2 今の私
私は、茨野あやめ、19歳。
両親と妹がいる、ごくごく普通の女の子だ。
家族との仲も悪くはないし、多くはないけど友達もいた。
お金持ちじゃなかったけど、生活に困るくらい貧乏じゃなかったし、それなりに幸せだった。
最初はちょっと体調を崩したのかな、くらいに思ってた。
けれど、どんどん悪化していって、診察を受けたら難病だって言われ、即入院。
それが、18歳のとき、高校3年生の夏だった。
病気はちっとも良くならず、1年後の今、こうして死を迎えようとしている。
そして、目の前には、「天国には行けないよ」と言った男の人がいる。
「・・・天国に行けないって、どういうことですか。」
「ん~、そのままの意味。あやめちゃんの魂はね、休むことを許されてないんだ。」
何を言っているのかわからない。
「そうだよね。こんなことをいきなり言われてもわからないよね。じゃ、順を追って説明するね。」
「んんっ。」
その男の人が一つ咳ばらいをした。
「最初の君がさ、聖女を殺しちゃったの。でね、聖女に加護を与えた女神さまが怒り狂っちゃってさ~。未来永劫、君が苦しむ・・・わかりやすく言えば、呪いをかけたんだよね。」
「最初の私・・・?人を殺した・・・?」
ますます意味がわからない。
「最初の君は、聖女様を殺した罪で処刑されたんだよね。でさ、生まれ変わるたびに、聖女様が死んじゃった19歳で命を落とすよう呪いをかけられたんだよ。」
「え・・・」
「普通はね、寿命を全うすると、君たちが天国って呼んでいるところで少し休息をとってから、また生まれ変わるわけ。でも、君は休息をとることも許されず、また違う者に生まれ変わって、そして19歳で命を落とす。君のこれまでの最期、そりゃあひどいもんだったよ~。」
そういえば・・・最近、ひどい夢ばかり見ていた気がする。
私が死ぬ夢ばかりだった・・・しかも惨いものばかり。
「悪逆非道の限りを尽くしてギロチン送り、盗賊に襲われて惨殺、魔女狩りで火あぶりっていうのもあったな。でも時間が経つにつれて、マシになっていたんだよね。戦火に巻き込まれてとかさ、最近だと交通事故とか。」
そんな・・・病気のせいであんな夢見ていたと思ってたけど、私が体験してきたことだったの?

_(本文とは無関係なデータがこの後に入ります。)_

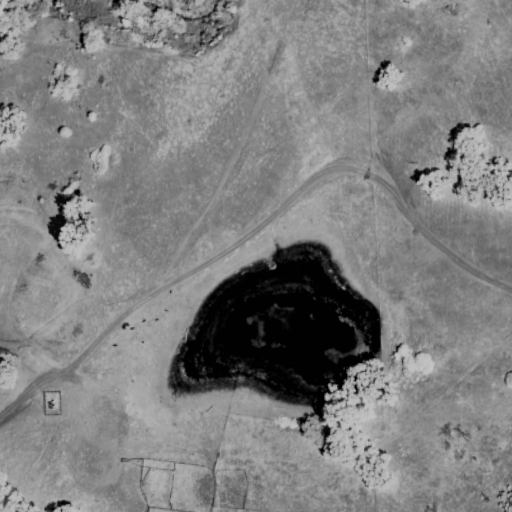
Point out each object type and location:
road: (259, 237)
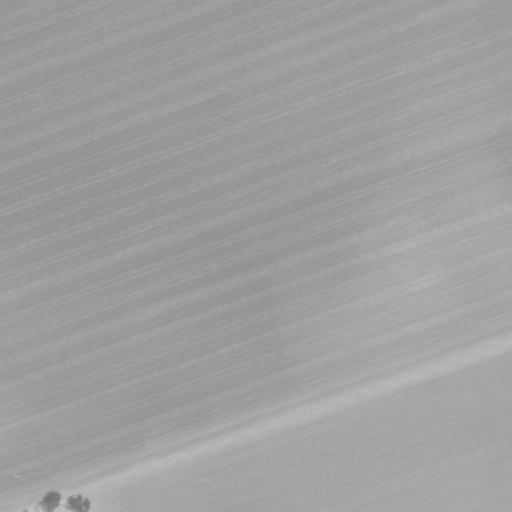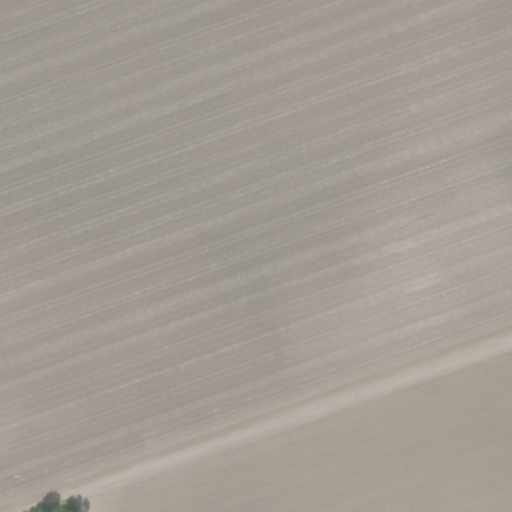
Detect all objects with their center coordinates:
road: (264, 425)
park: (60, 505)
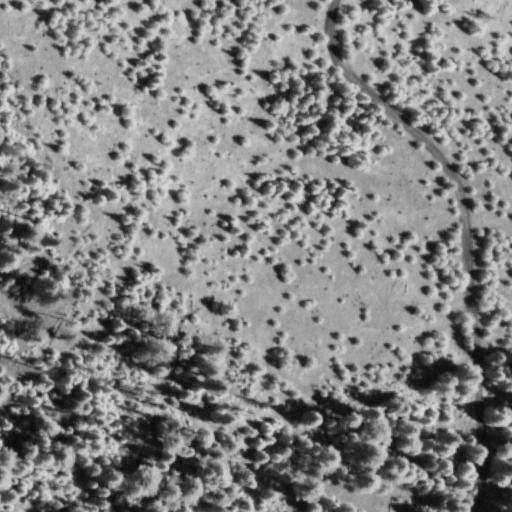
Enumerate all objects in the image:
road: (464, 232)
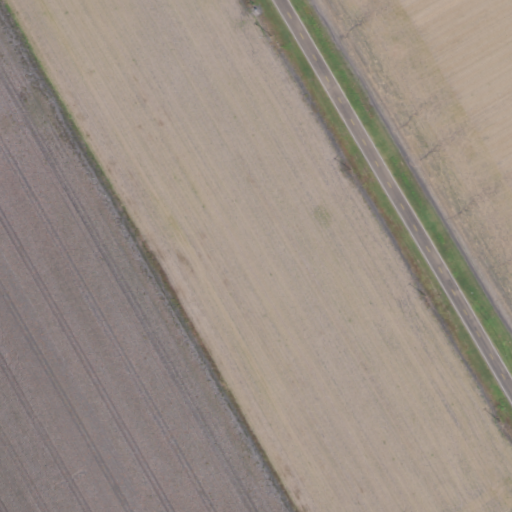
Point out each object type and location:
road: (396, 192)
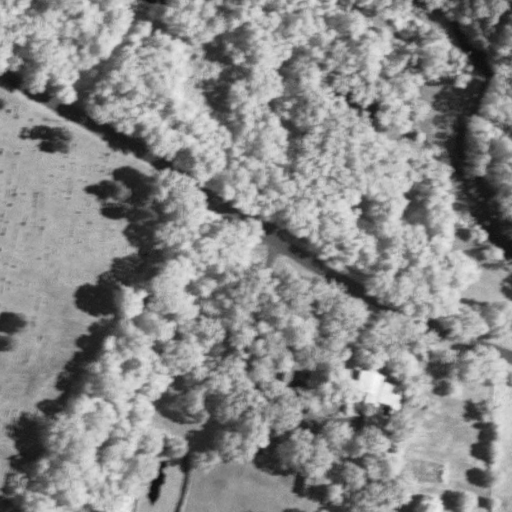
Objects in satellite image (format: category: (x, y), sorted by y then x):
road: (249, 224)
park: (38, 263)
building: (381, 388)
building: (374, 419)
road: (392, 421)
building: (324, 477)
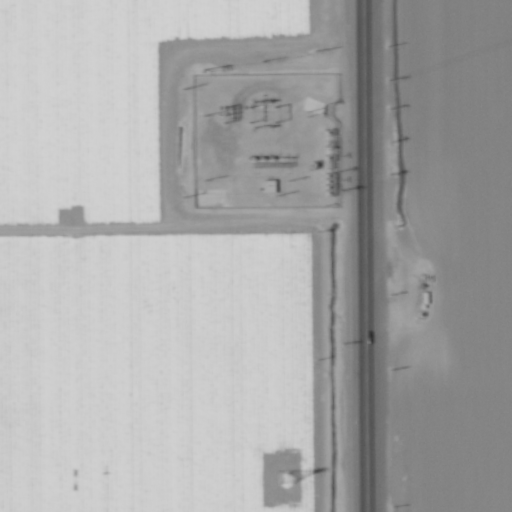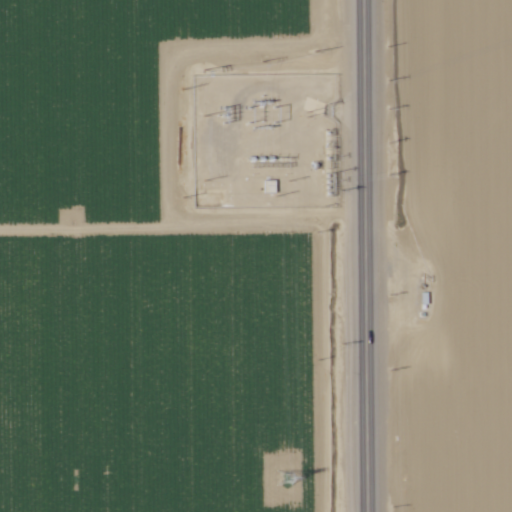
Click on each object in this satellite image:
power substation: (257, 148)
road: (359, 255)
crop: (456, 258)
crop: (155, 271)
power tower: (278, 476)
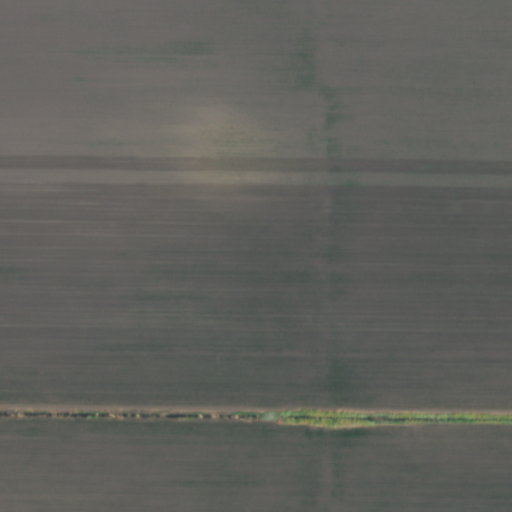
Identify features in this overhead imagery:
crop: (256, 256)
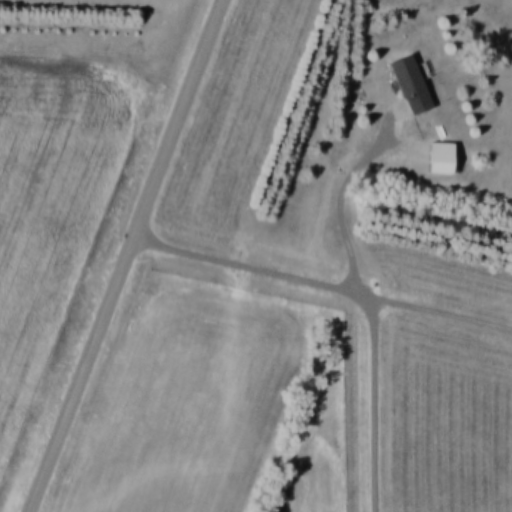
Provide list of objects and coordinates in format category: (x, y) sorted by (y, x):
building: (410, 84)
building: (442, 157)
road: (336, 191)
road: (128, 256)
road: (323, 285)
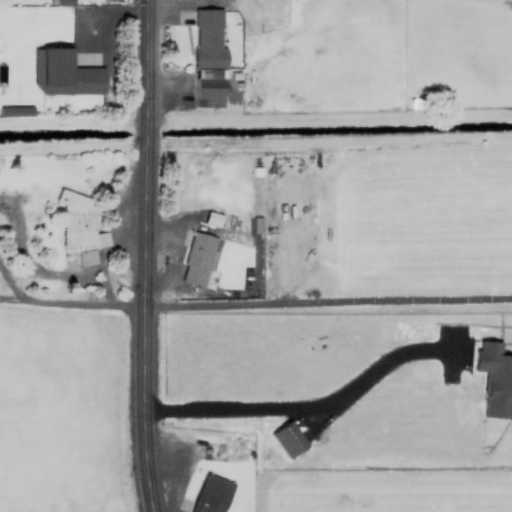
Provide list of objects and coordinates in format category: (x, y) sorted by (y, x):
building: (63, 2)
building: (206, 58)
building: (207, 59)
building: (60, 73)
building: (63, 74)
road: (72, 120)
building: (78, 226)
road: (145, 256)
building: (195, 259)
building: (193, 270)
road: (329, 302)
building: (491, 363)
building: (284, 439)
building: (284, 439)
building: (208, 494)
building: (192, 510)
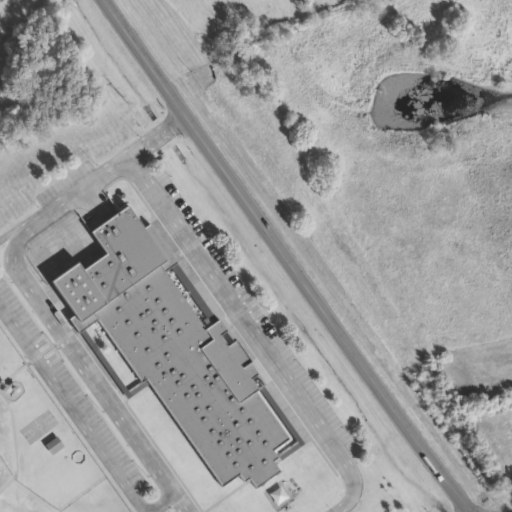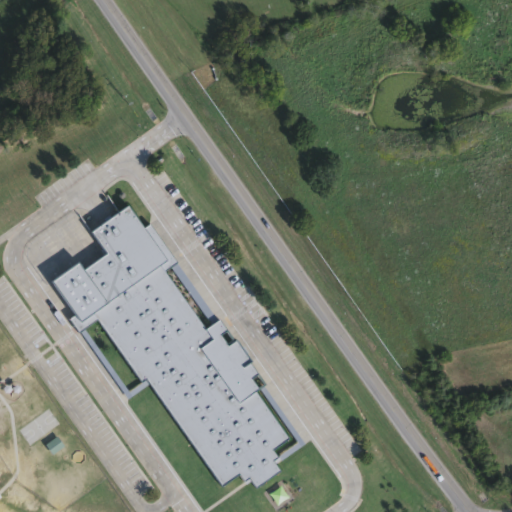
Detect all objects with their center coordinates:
park: (222, 24)
road: (99, 170)
road: (286, 258)
building: (156, 339)
building: (157, 340)
road: (72, 378)
building: (51, 443)
building: (51, 443)
road: (314, 509)
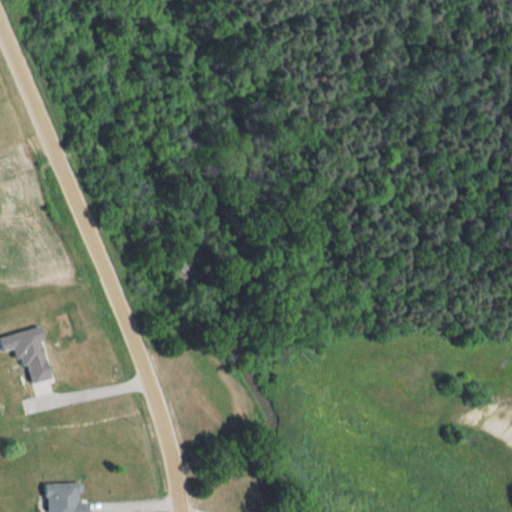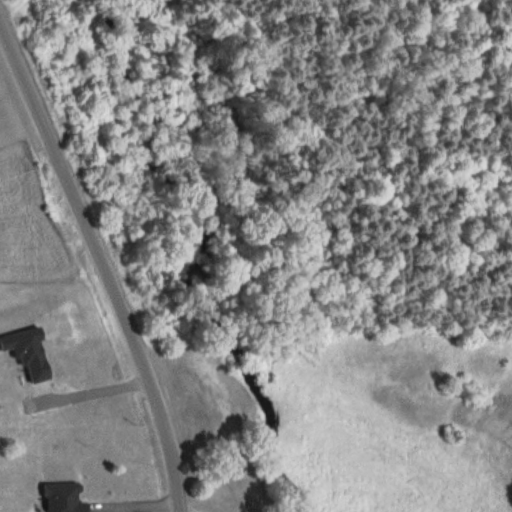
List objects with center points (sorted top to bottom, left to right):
road: (98, 267)
building: (28, 353)
building: (62, 498)
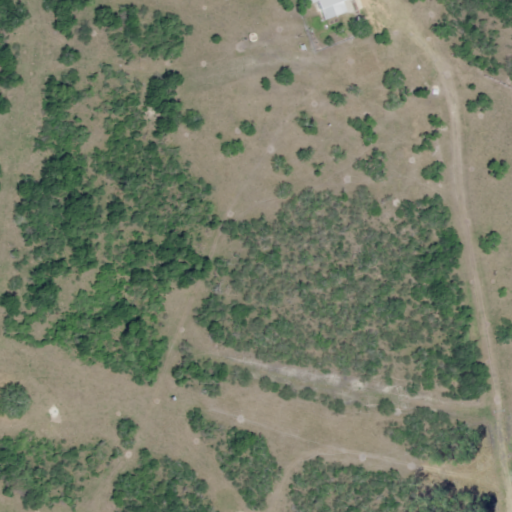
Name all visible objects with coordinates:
building: (330, 7)
building: (333, 7)
building: (302, 47)
building: (336, 59)
building: (422, 60)
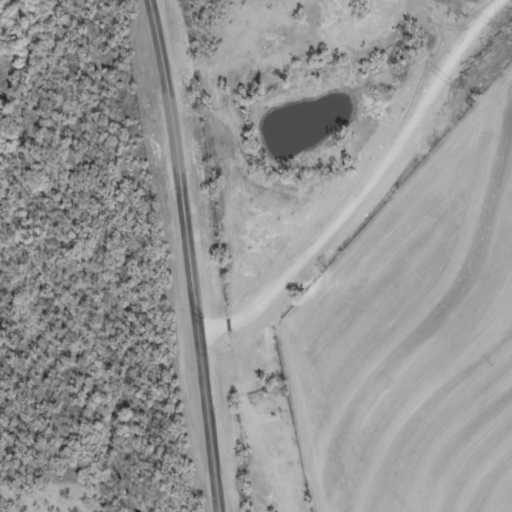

「今回は病気だね。最期の形は違っても苦痛を与えられ続ける。そして、君は悪いことはなーんもしてない。けど、過去の行いのせいで19歳で死んじゃう。ね、なんか理不尽だと思わない?」
それは・・・確かに。
魂のことはわからないけど、過去の私は今の私じゃないし。
「それでさ、ここからが本題なんだけど・・・助けてあげようか。」
その男の人はそう言って、ニヤッと笑った。